I totally forgot about writing some new stuff here, but recently I found these 160 data science interview questions on Hackernoon, and decided to try to answer each one of them in order to force me to study all of those interesting topics. I will post my answers (hopefully, right and comprehensible) trying to write ~2⁄3 answers each couple of days.
If you spot anything wrong, contact me please!
What is SGD — stochastic gradient descent, what’s the difference with the usual gradient descent
The SGD is an optimization algorithm that, just like gradient descent, looks to minimize a cost function by changing the value of the input to said function. The difference between the two is that, while gradient descent computes and changes all of the parameters at once, SGD only computes some of the parameters (in this case, called mini-batch) or even one at a time.

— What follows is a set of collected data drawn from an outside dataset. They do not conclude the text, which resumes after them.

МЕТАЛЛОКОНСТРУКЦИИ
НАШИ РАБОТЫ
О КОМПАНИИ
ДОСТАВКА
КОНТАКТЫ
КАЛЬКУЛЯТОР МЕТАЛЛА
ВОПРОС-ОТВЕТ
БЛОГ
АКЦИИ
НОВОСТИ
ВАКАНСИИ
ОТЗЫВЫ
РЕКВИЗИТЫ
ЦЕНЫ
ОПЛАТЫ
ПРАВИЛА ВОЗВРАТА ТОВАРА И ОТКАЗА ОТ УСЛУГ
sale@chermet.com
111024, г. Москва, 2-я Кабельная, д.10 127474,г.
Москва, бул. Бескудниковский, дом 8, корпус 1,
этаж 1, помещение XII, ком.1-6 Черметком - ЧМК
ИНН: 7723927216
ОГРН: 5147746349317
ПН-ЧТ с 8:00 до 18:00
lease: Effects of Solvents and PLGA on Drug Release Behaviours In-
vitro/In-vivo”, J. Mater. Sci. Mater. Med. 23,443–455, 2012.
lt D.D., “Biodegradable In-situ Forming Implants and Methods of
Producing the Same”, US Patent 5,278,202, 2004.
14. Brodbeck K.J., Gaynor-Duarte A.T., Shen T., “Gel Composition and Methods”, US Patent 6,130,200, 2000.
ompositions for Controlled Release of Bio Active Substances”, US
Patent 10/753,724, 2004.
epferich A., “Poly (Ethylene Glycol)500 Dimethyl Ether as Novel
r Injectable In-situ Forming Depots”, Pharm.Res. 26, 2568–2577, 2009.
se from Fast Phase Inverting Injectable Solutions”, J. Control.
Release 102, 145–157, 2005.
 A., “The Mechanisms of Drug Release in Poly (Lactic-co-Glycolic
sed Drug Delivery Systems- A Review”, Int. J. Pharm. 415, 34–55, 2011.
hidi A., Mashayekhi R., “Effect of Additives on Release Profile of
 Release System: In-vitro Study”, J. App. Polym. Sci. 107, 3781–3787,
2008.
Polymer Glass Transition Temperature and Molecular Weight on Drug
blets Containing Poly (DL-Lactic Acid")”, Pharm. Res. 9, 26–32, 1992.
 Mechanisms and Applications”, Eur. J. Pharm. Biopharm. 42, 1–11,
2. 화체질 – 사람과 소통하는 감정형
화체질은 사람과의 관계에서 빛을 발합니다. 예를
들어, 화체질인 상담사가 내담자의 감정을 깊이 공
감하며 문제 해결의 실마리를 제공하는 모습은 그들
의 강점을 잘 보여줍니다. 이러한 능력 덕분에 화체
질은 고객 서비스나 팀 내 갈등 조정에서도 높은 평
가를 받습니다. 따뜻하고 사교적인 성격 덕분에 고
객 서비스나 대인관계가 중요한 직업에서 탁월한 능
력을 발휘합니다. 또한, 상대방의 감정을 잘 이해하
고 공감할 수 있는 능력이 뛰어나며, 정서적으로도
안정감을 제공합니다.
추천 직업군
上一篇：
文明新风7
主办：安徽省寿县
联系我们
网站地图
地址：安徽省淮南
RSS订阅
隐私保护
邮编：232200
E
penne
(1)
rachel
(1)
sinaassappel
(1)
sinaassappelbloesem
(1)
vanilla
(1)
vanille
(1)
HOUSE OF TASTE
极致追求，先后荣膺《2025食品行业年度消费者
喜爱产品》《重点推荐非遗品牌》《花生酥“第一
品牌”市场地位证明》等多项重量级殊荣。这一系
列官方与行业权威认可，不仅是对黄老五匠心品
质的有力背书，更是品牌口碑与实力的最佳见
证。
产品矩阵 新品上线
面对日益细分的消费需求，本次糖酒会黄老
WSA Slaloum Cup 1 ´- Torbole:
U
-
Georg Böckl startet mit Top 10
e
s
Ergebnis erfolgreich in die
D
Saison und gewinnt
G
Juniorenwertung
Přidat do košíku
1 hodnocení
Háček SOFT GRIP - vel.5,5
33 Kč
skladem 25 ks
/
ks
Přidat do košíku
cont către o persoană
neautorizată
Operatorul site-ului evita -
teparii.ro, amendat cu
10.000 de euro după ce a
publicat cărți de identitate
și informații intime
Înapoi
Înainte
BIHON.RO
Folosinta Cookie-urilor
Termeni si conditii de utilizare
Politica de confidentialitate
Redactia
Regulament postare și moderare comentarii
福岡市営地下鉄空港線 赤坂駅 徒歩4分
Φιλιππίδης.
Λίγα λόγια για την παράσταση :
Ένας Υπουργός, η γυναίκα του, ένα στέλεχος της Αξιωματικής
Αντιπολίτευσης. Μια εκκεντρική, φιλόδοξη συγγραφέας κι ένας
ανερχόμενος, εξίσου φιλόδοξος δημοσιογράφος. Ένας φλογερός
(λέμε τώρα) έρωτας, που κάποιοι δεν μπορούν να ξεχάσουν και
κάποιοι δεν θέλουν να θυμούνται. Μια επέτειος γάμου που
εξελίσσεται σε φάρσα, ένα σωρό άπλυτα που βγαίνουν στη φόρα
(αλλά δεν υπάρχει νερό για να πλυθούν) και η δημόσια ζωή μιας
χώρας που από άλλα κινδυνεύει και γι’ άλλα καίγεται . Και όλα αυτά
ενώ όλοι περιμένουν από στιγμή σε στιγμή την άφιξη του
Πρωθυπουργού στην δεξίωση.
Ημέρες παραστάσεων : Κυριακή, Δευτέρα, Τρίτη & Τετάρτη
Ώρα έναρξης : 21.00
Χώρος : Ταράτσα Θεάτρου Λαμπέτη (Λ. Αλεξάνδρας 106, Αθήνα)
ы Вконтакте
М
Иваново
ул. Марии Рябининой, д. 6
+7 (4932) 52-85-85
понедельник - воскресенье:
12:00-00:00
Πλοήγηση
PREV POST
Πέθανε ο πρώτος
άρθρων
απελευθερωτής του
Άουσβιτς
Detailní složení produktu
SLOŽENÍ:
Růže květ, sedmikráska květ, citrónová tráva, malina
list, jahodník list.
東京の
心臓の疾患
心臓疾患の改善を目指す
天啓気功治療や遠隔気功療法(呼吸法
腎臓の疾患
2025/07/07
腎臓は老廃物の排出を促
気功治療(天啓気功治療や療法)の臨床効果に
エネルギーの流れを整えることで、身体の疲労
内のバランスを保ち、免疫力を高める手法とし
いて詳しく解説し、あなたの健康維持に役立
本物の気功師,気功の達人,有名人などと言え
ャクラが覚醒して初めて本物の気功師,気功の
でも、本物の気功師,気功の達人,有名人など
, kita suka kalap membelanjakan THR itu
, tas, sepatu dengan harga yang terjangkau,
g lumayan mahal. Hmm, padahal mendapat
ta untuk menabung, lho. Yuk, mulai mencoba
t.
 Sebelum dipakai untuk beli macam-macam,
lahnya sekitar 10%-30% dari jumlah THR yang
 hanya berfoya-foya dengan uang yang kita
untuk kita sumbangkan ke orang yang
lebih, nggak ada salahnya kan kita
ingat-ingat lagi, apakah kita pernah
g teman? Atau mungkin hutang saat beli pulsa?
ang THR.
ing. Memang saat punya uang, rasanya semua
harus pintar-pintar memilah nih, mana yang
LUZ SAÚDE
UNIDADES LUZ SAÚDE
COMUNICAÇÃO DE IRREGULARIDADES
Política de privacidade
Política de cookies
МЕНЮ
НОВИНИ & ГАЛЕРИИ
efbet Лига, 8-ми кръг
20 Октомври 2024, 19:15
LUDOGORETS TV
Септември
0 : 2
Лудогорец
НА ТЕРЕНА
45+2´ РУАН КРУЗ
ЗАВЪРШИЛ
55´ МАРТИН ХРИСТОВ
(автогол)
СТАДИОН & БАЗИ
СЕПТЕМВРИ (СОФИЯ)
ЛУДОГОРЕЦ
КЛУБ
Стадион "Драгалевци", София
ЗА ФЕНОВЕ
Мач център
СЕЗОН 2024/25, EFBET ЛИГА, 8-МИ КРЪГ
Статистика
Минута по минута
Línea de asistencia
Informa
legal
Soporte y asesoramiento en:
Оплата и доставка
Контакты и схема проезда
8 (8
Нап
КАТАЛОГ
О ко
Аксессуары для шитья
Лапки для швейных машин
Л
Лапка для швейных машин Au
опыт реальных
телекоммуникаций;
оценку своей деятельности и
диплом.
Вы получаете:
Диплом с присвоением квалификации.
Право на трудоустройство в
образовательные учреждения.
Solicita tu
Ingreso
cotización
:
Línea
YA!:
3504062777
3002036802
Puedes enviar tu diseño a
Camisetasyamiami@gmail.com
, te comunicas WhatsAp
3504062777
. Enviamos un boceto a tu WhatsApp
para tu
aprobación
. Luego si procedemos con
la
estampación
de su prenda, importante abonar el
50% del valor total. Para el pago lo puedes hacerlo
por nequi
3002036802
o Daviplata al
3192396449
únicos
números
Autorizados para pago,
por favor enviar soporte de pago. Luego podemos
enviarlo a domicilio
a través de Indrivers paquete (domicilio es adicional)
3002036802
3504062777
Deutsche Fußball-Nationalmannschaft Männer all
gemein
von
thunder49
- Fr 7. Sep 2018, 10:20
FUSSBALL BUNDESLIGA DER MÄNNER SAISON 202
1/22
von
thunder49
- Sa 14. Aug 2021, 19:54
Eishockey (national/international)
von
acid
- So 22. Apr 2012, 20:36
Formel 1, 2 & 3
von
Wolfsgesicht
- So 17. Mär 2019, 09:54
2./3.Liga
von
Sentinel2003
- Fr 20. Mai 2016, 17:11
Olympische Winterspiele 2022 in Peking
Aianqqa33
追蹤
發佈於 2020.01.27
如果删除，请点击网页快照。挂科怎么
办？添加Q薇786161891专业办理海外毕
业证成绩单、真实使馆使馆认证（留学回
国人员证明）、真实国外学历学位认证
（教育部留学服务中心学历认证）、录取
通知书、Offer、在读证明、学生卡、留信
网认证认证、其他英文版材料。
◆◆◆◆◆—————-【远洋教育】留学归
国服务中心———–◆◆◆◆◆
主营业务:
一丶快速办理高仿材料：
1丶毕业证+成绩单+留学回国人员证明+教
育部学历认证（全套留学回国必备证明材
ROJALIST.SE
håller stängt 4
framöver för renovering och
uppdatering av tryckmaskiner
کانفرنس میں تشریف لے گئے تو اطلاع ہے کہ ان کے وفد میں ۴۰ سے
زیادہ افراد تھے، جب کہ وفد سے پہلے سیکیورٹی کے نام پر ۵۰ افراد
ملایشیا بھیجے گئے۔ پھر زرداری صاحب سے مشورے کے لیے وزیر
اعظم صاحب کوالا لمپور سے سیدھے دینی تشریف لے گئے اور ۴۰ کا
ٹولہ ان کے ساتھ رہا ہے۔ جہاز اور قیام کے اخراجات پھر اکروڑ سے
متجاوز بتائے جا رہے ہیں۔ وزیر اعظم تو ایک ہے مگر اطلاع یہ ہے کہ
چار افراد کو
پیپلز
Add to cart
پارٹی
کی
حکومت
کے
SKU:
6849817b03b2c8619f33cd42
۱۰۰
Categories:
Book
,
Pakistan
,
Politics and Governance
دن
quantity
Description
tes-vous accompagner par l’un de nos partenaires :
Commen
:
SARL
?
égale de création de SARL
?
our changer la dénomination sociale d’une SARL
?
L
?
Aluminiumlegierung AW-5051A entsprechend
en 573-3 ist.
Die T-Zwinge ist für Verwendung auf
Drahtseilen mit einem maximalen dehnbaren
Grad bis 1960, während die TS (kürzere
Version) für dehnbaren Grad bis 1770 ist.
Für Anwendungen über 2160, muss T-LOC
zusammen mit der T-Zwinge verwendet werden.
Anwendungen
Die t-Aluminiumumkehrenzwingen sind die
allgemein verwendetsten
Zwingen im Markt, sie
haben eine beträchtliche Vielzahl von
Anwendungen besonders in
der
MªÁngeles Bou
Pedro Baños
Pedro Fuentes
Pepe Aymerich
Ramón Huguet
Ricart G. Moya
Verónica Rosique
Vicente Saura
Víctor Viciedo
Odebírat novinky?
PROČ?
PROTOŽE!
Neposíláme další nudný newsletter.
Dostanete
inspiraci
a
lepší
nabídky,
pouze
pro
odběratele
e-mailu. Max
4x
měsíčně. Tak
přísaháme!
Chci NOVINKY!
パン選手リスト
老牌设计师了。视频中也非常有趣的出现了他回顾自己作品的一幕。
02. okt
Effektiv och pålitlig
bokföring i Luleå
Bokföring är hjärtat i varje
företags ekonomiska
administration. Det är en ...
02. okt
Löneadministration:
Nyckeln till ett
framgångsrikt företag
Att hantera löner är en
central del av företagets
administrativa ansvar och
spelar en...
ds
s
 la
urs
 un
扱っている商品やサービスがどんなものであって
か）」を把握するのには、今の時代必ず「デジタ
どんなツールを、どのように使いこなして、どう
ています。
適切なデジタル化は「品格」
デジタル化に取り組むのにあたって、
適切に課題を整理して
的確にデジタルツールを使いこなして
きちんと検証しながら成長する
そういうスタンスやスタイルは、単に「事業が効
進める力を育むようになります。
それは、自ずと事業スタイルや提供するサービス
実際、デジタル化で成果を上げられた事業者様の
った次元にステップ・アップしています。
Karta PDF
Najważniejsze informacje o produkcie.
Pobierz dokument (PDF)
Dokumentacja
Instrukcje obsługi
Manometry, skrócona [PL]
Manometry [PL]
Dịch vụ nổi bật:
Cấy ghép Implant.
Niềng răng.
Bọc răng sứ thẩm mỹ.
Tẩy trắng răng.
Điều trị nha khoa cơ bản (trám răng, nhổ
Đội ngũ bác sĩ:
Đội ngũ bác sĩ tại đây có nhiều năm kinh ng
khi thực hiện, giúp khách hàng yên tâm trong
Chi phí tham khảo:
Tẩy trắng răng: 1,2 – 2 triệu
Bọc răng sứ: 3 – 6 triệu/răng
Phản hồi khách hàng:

The result is that it takes less computations to find a minimum, but it might find a less optimal result than gradient descent.
Which metrics for evaluating regression models do you know
There are two main error metrics: one is the Mean Squared Error, the mean of difference between predicted value and actual value, squared; the other is the Mean Absolute Error, the mean of the same difference, but taking the absolute value instead of the squared value.
The R squared error: R squared is a value that represent how much of the total variance of the dataset is represented by the model we are testing. It’s value is 1 minus the ratio between explained variance of the model and total variance of the dataset.
What are MSE and RMSE
MSE is the mean squared error, as explained in the first question is a metric for evaluating regression models. RMSE, or Root Mean Squared Error, is simply the squared root of MSE.